There is plenty of chemical proof of this thesis as here set forth. Men have from time immemorial put things "in their bellies to steal their brains away." The chemical substance known as ethyl alcohol has been an artificial basis of good fellowship the world over, as well as furnishing a very fair share of the tragedy, the misery and the humor of the world. This is because, when ingested in any amount, its absorption produces changes in the flow of thought, in the attitude toward life, in the mood, the emotions, the purposes, the conduct,--in a word, in character. One sees the austere man, when drunk, become ribald; the repressed, close-fisted become open-mouthed and open-hearted; the kindly, perhaps brutal; the controlled, uncontrolled. In the change of character it effects is the regret over its passing and the greatest reason for prohibition.
Alcohol causes several well-defined mental diseases as well as mere drunkenness. In Delirium Tremens there is an acute delirium, with confusion, excitement and auditory and visual hallucinations of all kinds. The latter symptom is so prominent as to give the reason for the popular name of the "snakes." In alcoholic hallucinosis the patient has delusions of persecution and hears voices accusing him of all kinds of wrong-doing. Very frequently, as all the medical writers note, these voices are "conscience exteriorized"; that is, the voices say of him just what he has been saying of himself in the struggle against drink.
Then there is Alcoholic Paranoia, a disease in which the main change is a delusion of jealousy directed against the mate, who is accused of infidelity. It is interesting that in the last two diseases the patient is "clear-headed"; memory and orientation are good; the patient speaks well and gives no gross signs of his trouble. As the effects of the alcohol wear away, the patient recovers,--i.e., his character returns to its normal.

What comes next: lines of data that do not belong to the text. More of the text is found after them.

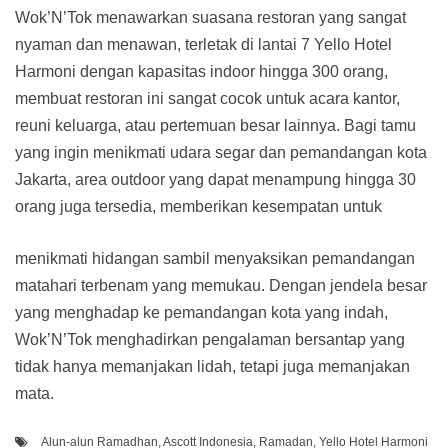
Wok’N’Tok menawarkan suasana restoran yang sangat
nyaman dan menawan, terletak di lantai 7 Yello Hotel
Harmoni dengan kapasitas indoor hingga 300 orang,
membuat restoran ini sangat cocok untuk acara kantor,
reuni keluarga, atau pertemuan besar lainnya. Bagi tamu
yang ingin menikmati udara segar dan pemandangan kota
Jakarta, area outdoor yang dapat menampung hingga 30
orang juga tersedia, memberikan kesempatan untuk
menikmati hidangan sambil menyaksikan pemandangan
matahari terbenam yang memukau. Dengan jendela besar
yang menghadap ke pemandangan kota yang indah,
Wok’N’Tok menghadirkan pengalaman bersantap yang
tidak hanya memanjakan lidah, tetapi juga memanjakan
mata.
Alun-alun Ramadhan
,
Ascott Indonesia
,
Ramadan
,
Yello Hotel Harmoni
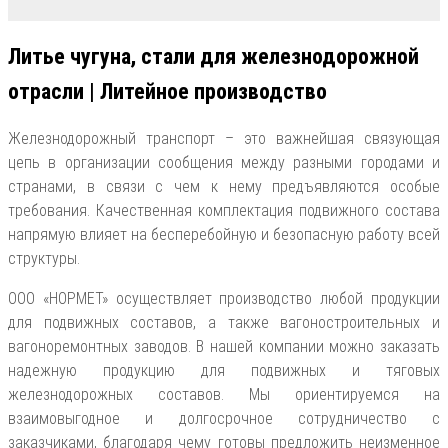
Литье чугуна, стали для железнодорожной
отрасли | Литейное производство
Железнодорожный транспорт – это важнейшая связующая
цепь в организации сообщения между разными городами и
странами, в связи с чем к нему предъявляются особые
требования. Качественная комплектация подвижного состава
напрямую влияет на бесперебойную и безопасную работу всей
структуры.
ООО «НОРМЕТ» осуществляет производство любой продукции
для подвижных составов, а также вагоностроительных и
вагоноремонтных заводов. В нашей компании можно заказать
надежную продукцию для подвижных и тяговых
железнодорожных составов. Мы ориентируемся на
взаимовыгодное и долгосрочное сотрудничество с
заказчиками, благодаря чему готовы предложить неизменное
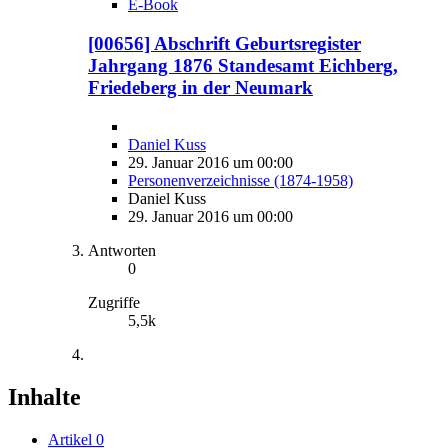
E-Book
[00656] Abschrift Geburtsregister
Jahrgang 1876 Standesamt Eichberg,
Friedeberg in der Neumark
Daniel Kuss
29. Januar 2016 um 00:00
Personenverzeichnisse (1874-1958)
Daniel Kuss
29. Januar 2016 um 00:00
Antworten
0
Zugriffe
5,5k
Inhalte
Artikel
0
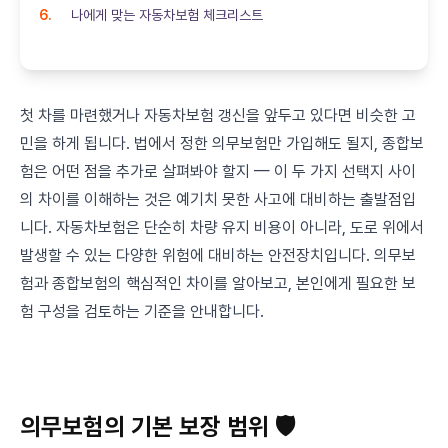
나에게 맞는 자동차보험 체크리스트
첫 차를 마련했거나 자동차보험 갱신을 앞두고 있다면 비슷한 고
민을 하게 됩니다. 법에서 정한 의무보험만 가입해도 될지, 종합보
험은 어떤 점을 추가로 살펴봐야 할지 — 이 두 가지 선택지 사이
의 차이를 이해하는 것은 예기치 못한 사고에 대비하는 출발점입
니다. 자동차보험은 단순히 차량 유지 비용이 아니라, 도로 위에서
발생할 수 있는 다양한 위험에 대비하는 안전장치입니다. 의무보
험과 종합보험의 핵심적인 차이를 알아보고, 본인에게 필요한 보
험 구성을 검토하는 기준을 안내합니다.
의무보험의 기본 보장 범위 🛡️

It becomes necessary at this point to take up a reverse side of our study, namely, what is often called the influence of "mind over matter." Such cures of disease as seem to follow prayer and faith are cited; such incidents as the great strength of men under emotion or the disturbances of the body by ideas are listed as examples. This is not the place to discuss cures by faith. It suffices to say this: that in the first place most of such cures relate to hysteria, a disease we shall discuss later but which is characterized by symptoms that appear and disappear like magic. I have seen "cured" (and have "cured") such patients, affected with paralysis, deafness, dumbness, blindness, etc., with reasoning, electricity, bitter tonics, fake electrodes, hypnotism, and in one case by a forcible slap upon a prominent and naked part of the body. Hysteria has been the basis of many a saint's reputation and likewise has aided many a physician into affluence.
Nor is the effect of coincidence taken into account in estimating cures, whether by faith or by drugs. Many a physician has owed his start to the fact that he was called in on some obscure case just when the patient was on the turn towards recovery. He then receives the credit that belonged to Nature. Medical men understand this,--that many diseases are "self-limited" and pass through a cycle influenced but little by treatment. But faith curists do not so understand, and neither does the mass of people, so that neither one nor the other separates "post hoc" from "propter hoc." If the truth were told, most of the miracle and faith cures that are not of hysterical origin are due to coincidence. Faith curists report in detail their successes, but we have no statistics whatever of their failures.